Managing millennials: Keep them motivated and engaged to stay with the organisations. It is about giving them responsibility and by that I mean real tangible and visible responsibility so that they feel, know and can demonstrate the value they are adding to their job, the organisation and to society. By increasing their responsibility and growing the job with them then they are more likely to stay engaged and stay with the same organisations a little longer as they can see their career progressing and growing.
Funding for young people: The government backing young people with start-up funding and the likes of Start Up Britain have really inspired young people to start their own business and true to their values they are increasingly wanting it to have a social purpose. I went along to Youth Enterprise Live the other week and the buzz of young social entrepreneurs and the support both financial and from organisations was phenomenal.
Replicate funding for over 24's: The only downside I can see to it is that most targets the under 24's like Princes Trust and there are a lot of young professionals in their late 20's like myself that are now getting the buzz to start a business but we don't get the same support.

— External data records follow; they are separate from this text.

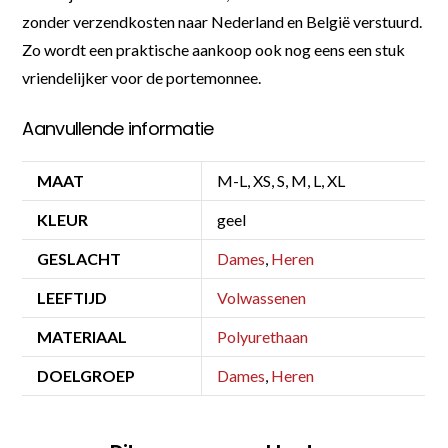
zonder verzendkosten naar Nederland en België verstuurd.
Zo wordt een praktische aankoop ook nog eens een stuk
vriendelijker voor de portemonnee.
Aanvullende informatie
MAAT
M-L, XS, S, M, L, XL
KLEUR
geel
GESLACHT
Dames
,
Heren
LEEFTIJD
Volwassenen
MATERIAAL
Polyurethaan
DOELGROEP
Dames
,
Heren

This is a good talent group for social enterprises to recruit from as they are 'second bouncers' but professionals in their mid-late 20's will come with the experience and knowledge of themselves as a manager/person whilst still possessing the energy, drive and enthusiasm to benefit an organisation.

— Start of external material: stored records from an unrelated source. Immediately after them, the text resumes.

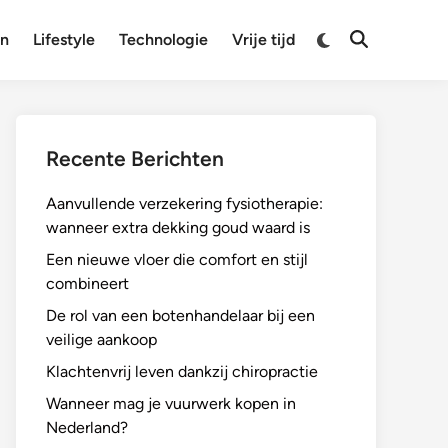
Overschakelen
en
Lifestyle
Technologie
Vrije tijd
Zoeken
naar
openen
donkere
modus
Recente Berichten
Aanvullende verzekering fysiotherapie:
wanneer extra dekking goud waard is
Een nieuwe vloer die comfort en stijl
combineert
De rol van een botenhandelaar bij een
veilige aankoop
Klachtenvrij leven dankzij chiropractie
Wanneer mag je vuurwerk kopen in
Nederland?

Tips to attract and retain talented staff:
1. Attract people with the same values as you and through your networks
2. Observe and listen to your gut feeling, you will know when you have found the right 'talent'
3. Retain them by keeping them motivated, engaged and grow them to be your future leaders
Jennifer Labus - managing director, Your Square Mile
Attributes in employees: I believe that chemistry and passion for what you are trying to achieve is imperative. Skills can be taught and enhanced.
Strategy to retain millennial graduates: We have put in to place a formal review process with feedback every three months on performance in addition to asking our employees what they want to accomplish and/or other experiences they wish to gain. We work together to put together a plan in order to help achieve their goals. Thus far it has worked with our employees and it also gives them the experience to participate in meetings with senior partners and the opportunity to present to key partners, which is invaluable experience, particularly if they are at a junior level.